Reviews

Big & Small

Feeling at ease with alienation is such fun, especially when Cate Blanchett is back on the London stage leading the Sydney Theatre Company in a new version by Martin Crimp of Big & Small, Botho Strauss’s story of a graphic designer called Lotte, all at sea in modern Germany.

Blanchett is one of the great actors of our day. On stage as well as on screen, she is like a thoroughbred hunting horse, a Grand National favourite, whinnying at the start and leaping the hurdles with grace and beauty throughout a show that, while testing, is not really all that rewarding. Is it not really all a little vieux chapeau?

I acclaimed the 1978 play when it was a surprising and adventurous West End vehicle for Glenda Jackson in 1983. Glenda, not yet my Labour MP, ran the gamut of disoriented victim, social misfit and grumbling old bag lady pushed from pillar to post by an uncaring society in a production which had great beauty and eloquence.

If nothing else, I suppose Strauss’s play, Gross und Klein, justifies Germany losing the last war and paying the price. Blanchett careens through the ten scenes without too much regard for social niceties, and small regard for her husband, presenting a picture of spirited dislocation, survival instinct and critical know-how.

She’s as fleshy, sinewy and aghast as a Lucian Freud painting in an illuminated telephone box and as physically sensual – and wonderfully expressive – as a Pina Bausch dancer in madly declaiming that she’s one of the righteous people determined to save the world.

But saving the world from what? More plays by Botho Strauss, perhaps. You can’t really believe that these versatile and likeable Australian actors have all that much in common with downtown Essen or wherever, nor does Martin Crimp’s translation succeed in making the crises and mishaps seem like a play for today.
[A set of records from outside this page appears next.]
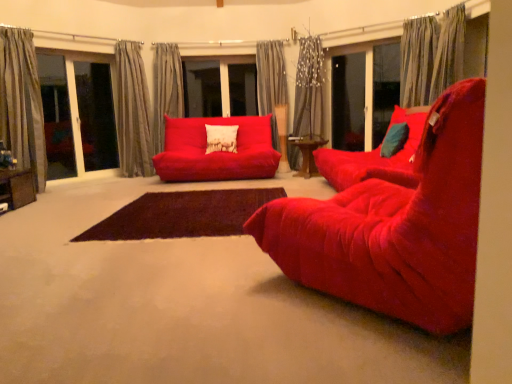
Question: From a real-world perspective, is transparent glass screen door at center, arranged as the first screen door when viewed from the left, positioned above or below velvet red chair at center?

Choices:
 (A) above
 (B) below

Answer: (A)

Question: Considering the positions of transparent glass screen door at center, arranged as the first screen door when viewed from the left, and velvet red chair at center in the image, is transparent glass screen door at center, arranged as the first screen door when viewed from the left, taller or shorter than velvet red chair at center?

Choices:
 (A) short
 (B) tall

Answer: (B)

Question: Estimate the real-world distances between objects in this image. Which object is farther from the brown rug at center?

Choices:
 (A) gray striped curtain at left, the sixth curtain from the right
 (B) matte glass screen door at center right, the 2th screen door when ordered from left to right
 (C) transparent glass screen door at center, marked as the 2th screen door in a right-to-left arrangement
 (D) velvet red chair at center
 (E) gray textured curtain at center, the fifth curtain viewed from the left

Answer: (C)

Question: Which object is positioned closest to the gray striped curtain at left, which is the 1th curtain in left-to-right order?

These are old-fashioned, unexciting avant-garde leftovers, despite the slick ingenuity of Benedict Andrews’s production and a design by Johannes Schütz that whisks us from a hotel lobby in Morocco to a stairwell in a block of Teutonic flats where Lotte continues not making connections and an office where she plays secretarial second fiddle to a new boyfriend by dancing all over his paperwork.

All hail Cate Blanchett. But it seems regrettable that this great performer hasn’t marked the opening of the London 2012 Festival (prior to then London Olympics) with something either much more classical or much more contemporary. Or better.